Mid-market businesses are increasing their investment in employee reward and benefits following the introduction of the Employment Rights Bill to parliament last week (10 October).
The shift in investment intentions was revealed in the October Business Outlook Tracker from Grant Thornton UK. Experts at the firm said that reforms in the bill might make certain reward and benefits policies “feel out of date”, encouraging employers to revisit and ramp up their offering.
Another factor driving investment plans is the rise in employee demand for flexible benefits that support balance and promote wellbeing. Such demand has grown rapidly in recent years and aligns with the aims of the government’s new bill.
Significant increase
The bill, as it stands, supports greater access to flexible working and help for working families. It also outlines new standards and protections for workers, such as changes to statutory sick pay (SSP), greater protection from sexual harassment and the removal of the two year qualifying period before employees can bring an unfair dismissal claim.
The survey of 603 decision makers from UK mid-market businesses, which are defined as firms with a turnover of between £50 million and £500m, revealed that 46 percent of respondents expect to increase their investment in employee reward and benefits. This is a rise of 7 percentage points from the last tracker survey and is 10 percentage points above the tracker’s rolling average since 2021.

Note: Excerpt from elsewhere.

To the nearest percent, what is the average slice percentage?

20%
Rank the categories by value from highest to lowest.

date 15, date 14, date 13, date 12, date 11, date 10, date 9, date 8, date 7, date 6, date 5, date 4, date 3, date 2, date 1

Wellbeing is also expected to receive an investment bump as findings showed that more than two-fifths (42 percent) expect to increase investment in employee wellbeing. This is the highest level since August 2022 and is 6 percentage points above the tracker’s rolling average.
Prompt to review benefits
Laurie Eggleston, associate director in Grant Thornton’s Employee Benefits practice, said: “The Employment Rights Bill reforms are focussed on strengthening employee rights from day one, so for business leaders it represents a clear opportunity to review existing benefit schemes to ensure they remain relevant. For instance, the changes to SSP should prompt employers to review existing group income protection arrangements, while the zero hours reforms could also have an impact on their pension scheme membership and associated costs for the employer.
“Many employers currently operate benefit schemes with probation periods (where employees only become eligible for things like healthcare after 12 months). The reforms make these policies feel out of date and arguably against the spirit of what the bill is trying to achieve.
Smart employers
“Collectively though, the package represents a shift in employee expectations and rights. Smart employers will embrace this and demonstrate how they go beyond simply what’s necessary, to stand out as an employer of choice. Having a package of benefits that supports employee wellbeing is increasingly seen as ‘must have’, and doing so rewards employers with a healthier, engaged workforce.
“This bill brings greater job security to complement the financial, physical and mental wellbeing strategies employers should already have in place for their people. It’s great our research shows that a significant proportion of employers plan to go further, with many expecting to increase their investment in this area over the coming months.”